Fri, 17 Dec 2004

ADB, World Bank to extend new loans to help finance budget deficit

The Jakarta Post, Jakarta

Indonesia is set to receive loan packages from the Asian Development Bank (ADB) and the World Bank to help finance its budget deficit and implement reform in budget auditing.

The Ministry of Finance signed on Thursday a US$225 million loan package with the ADB, consisting of a $200 million project loan and a $25 million investment loan.

The ministry's director general of state treasury Mulia Nasution was reported by Detik.com as saying that half of the project loan, set to be disbursed within a week, would be used to plug the 2004 budget deficit, and the remainder would be withdrawn in June 2006.

The project loan has a 15-year maturation period and is expected to introduce audit reform; the investment loan has a longer maturation period of 32 years and will support critical investment needed for capacity building.

"Through improved financial management, scarce government resources will be better and more effectively utilized than before," Farzana Ahmed, team leader of the ADB loan project, said in a statement.

The government is scrambling to raise more funds to finance its budget deficit, which is projected to grow this year to 1.5 percent of the gross domestic product (GDP), or about Rp 26.3 trillion.
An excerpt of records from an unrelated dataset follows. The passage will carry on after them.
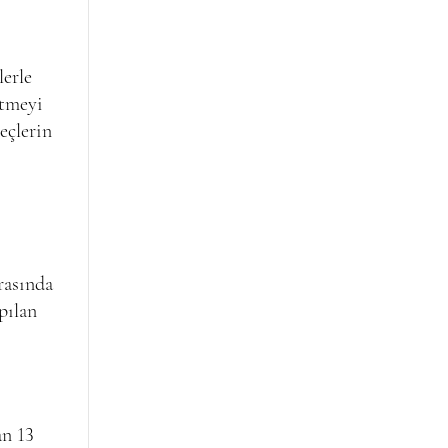
lerle
etmeyi
eçlerin
rasında
pılan
an 13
The initial projection was 1.3 percent of GDP.

The higher deficit is mainly attributable to higher fuel subsidy costs ensuing from record-high global oil prices over the past several months.

Mulia said the country would also be taking out a loan of $300 million from the World Bank in the coming two weeks to curb the expanding deficit.

The World Bank, one of the country's main creditors, said recently that it would raise its loan commitment to Indonesia in the near future, in view of the country's continued progress in its economic reform agenda.

Under the Bank's high-case lending scenario, Indonesia will be eligible for over $1 billion in loans.

Aside from securing loans and pushing for more tax revenues to finance the budget deficit, the government is also selling its minority shares in banks.

Earlier this month, the government sold a 16.28 percent stake in publicly listed Bank Niaga for Rp 585.5 billion ($63.26 million), and raised another Rp 1.16 trillion from the divestment of a 20 percent stake in publicly listed Bank Permata.